● TE DOEN
Hernoem in de lijst, beginnend bij het begin en eindigend bij de regel met "genus: Rorippa", overal "kingdom" tot "realm". Geef die regels alsjeblieft opnieuw en laat de rest ongewijzigd.

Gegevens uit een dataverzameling
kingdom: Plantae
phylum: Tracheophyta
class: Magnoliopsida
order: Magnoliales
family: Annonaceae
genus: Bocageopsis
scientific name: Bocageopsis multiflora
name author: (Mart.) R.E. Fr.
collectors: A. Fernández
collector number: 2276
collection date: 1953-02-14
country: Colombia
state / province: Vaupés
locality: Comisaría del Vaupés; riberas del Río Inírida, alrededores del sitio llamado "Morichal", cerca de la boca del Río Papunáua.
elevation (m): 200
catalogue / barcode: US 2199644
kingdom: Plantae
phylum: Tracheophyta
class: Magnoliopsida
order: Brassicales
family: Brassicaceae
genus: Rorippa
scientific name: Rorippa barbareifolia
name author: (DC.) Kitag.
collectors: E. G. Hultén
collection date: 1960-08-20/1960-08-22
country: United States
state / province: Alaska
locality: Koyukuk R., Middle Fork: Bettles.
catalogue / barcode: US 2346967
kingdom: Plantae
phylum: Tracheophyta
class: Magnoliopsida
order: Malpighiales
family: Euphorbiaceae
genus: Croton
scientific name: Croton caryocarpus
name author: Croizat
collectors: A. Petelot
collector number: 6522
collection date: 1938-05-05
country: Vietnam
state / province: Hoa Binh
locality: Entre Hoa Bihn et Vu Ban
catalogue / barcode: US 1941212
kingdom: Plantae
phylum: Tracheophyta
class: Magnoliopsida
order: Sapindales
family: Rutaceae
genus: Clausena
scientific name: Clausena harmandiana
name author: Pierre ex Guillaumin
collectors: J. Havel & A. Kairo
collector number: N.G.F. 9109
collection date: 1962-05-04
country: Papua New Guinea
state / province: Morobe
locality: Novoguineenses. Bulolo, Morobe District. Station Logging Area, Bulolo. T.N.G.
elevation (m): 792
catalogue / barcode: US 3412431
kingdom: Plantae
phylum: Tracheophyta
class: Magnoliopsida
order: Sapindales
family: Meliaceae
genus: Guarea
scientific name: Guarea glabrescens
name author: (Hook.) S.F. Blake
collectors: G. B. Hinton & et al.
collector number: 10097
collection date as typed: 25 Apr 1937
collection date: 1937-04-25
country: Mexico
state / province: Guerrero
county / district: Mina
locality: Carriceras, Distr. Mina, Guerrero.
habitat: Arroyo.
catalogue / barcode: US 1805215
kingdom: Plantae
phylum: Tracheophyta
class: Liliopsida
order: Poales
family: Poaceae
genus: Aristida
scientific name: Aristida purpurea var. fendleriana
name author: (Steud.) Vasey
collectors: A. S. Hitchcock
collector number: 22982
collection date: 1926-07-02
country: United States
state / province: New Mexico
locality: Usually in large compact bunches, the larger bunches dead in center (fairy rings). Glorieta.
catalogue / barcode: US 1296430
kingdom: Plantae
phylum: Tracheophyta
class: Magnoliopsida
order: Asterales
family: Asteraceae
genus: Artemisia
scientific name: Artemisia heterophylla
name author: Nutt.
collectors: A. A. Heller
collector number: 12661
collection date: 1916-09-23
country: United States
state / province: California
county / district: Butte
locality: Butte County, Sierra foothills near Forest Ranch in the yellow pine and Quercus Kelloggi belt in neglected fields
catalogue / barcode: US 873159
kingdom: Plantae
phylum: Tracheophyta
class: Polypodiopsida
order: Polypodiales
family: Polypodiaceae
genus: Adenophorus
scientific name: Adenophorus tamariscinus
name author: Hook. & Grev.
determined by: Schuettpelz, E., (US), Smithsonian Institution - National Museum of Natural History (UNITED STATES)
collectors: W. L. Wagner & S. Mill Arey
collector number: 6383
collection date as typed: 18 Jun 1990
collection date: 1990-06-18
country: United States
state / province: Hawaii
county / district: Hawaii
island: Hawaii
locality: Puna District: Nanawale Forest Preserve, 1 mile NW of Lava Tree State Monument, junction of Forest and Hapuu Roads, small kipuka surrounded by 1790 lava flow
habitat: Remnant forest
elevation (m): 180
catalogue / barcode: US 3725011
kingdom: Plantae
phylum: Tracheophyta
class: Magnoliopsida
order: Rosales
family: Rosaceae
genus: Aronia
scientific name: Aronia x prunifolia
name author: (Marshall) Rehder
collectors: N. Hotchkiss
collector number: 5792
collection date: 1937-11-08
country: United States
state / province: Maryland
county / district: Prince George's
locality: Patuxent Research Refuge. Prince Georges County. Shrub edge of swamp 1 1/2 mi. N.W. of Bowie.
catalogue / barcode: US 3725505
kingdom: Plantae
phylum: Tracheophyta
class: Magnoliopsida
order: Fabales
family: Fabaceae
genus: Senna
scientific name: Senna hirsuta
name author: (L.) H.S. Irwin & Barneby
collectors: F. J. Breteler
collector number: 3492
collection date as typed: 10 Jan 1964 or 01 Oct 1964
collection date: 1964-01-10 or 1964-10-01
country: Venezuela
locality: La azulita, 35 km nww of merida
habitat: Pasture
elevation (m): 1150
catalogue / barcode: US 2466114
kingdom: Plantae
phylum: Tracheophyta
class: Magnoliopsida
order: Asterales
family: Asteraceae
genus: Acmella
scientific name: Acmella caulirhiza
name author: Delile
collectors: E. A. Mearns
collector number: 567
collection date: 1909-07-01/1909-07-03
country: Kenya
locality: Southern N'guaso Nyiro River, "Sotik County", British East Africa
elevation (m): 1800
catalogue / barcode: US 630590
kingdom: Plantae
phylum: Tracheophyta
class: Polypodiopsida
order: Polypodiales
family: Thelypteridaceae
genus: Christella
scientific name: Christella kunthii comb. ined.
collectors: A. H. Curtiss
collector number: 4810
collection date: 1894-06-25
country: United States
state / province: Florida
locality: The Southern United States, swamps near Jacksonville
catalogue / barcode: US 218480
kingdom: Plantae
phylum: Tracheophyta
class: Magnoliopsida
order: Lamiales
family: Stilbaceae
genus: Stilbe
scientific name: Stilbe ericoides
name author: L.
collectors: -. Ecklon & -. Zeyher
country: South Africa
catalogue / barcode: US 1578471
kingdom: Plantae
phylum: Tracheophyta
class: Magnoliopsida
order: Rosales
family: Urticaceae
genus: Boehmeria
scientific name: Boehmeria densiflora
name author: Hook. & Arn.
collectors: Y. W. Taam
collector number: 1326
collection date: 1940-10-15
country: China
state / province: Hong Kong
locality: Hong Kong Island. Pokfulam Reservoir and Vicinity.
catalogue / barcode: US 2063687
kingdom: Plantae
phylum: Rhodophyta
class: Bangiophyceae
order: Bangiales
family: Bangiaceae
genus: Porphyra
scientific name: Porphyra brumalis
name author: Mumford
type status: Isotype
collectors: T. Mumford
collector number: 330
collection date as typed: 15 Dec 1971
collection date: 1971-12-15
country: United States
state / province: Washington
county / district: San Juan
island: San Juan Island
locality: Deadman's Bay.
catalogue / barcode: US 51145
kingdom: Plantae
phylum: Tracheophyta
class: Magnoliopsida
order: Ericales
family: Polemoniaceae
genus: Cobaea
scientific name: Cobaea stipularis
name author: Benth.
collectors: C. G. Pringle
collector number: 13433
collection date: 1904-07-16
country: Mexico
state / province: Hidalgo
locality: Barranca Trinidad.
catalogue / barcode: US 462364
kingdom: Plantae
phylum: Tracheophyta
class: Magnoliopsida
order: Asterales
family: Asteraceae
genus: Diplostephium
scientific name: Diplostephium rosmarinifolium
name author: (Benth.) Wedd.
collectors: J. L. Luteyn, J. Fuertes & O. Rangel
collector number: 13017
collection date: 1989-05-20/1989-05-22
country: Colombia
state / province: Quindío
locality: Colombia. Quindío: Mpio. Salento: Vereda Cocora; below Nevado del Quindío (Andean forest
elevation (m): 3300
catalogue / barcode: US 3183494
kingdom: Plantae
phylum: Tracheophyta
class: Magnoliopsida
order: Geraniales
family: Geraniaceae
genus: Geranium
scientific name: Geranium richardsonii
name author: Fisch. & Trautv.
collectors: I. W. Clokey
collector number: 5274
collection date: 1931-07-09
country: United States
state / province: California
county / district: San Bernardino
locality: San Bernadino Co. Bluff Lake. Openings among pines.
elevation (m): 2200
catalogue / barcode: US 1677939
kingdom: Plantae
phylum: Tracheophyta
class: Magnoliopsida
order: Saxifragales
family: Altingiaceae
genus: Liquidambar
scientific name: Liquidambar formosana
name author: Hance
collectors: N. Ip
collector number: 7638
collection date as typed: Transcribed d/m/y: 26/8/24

● RESULTAAT
realm: Plantae
phylum: Tracheophyta
class: Magnoliopsida
order: Magnoliales
family: Annonaceae
genus: Bocageopsis
scientific name: Bocageopsis multiflora
name author: (Mart.) R.E. Fr.
collectors: A. Fernández
collector number: 2276
collection date: 1953-02-14
country: Colombia
state / province: Vaupés
locality: Comisaría del Vaupés; riberas del Río Inírida, alrededores del sitio llamado "Morichal", cerca de la boca del Río Papunáua.
elevation (m): 200
catalogue / barcode: US 2199644
realm: Plantae
phylum: Tracheophyta
class: Magnoliopsida
order: Brassicales
family: Brassicaceae
genus: Rorippa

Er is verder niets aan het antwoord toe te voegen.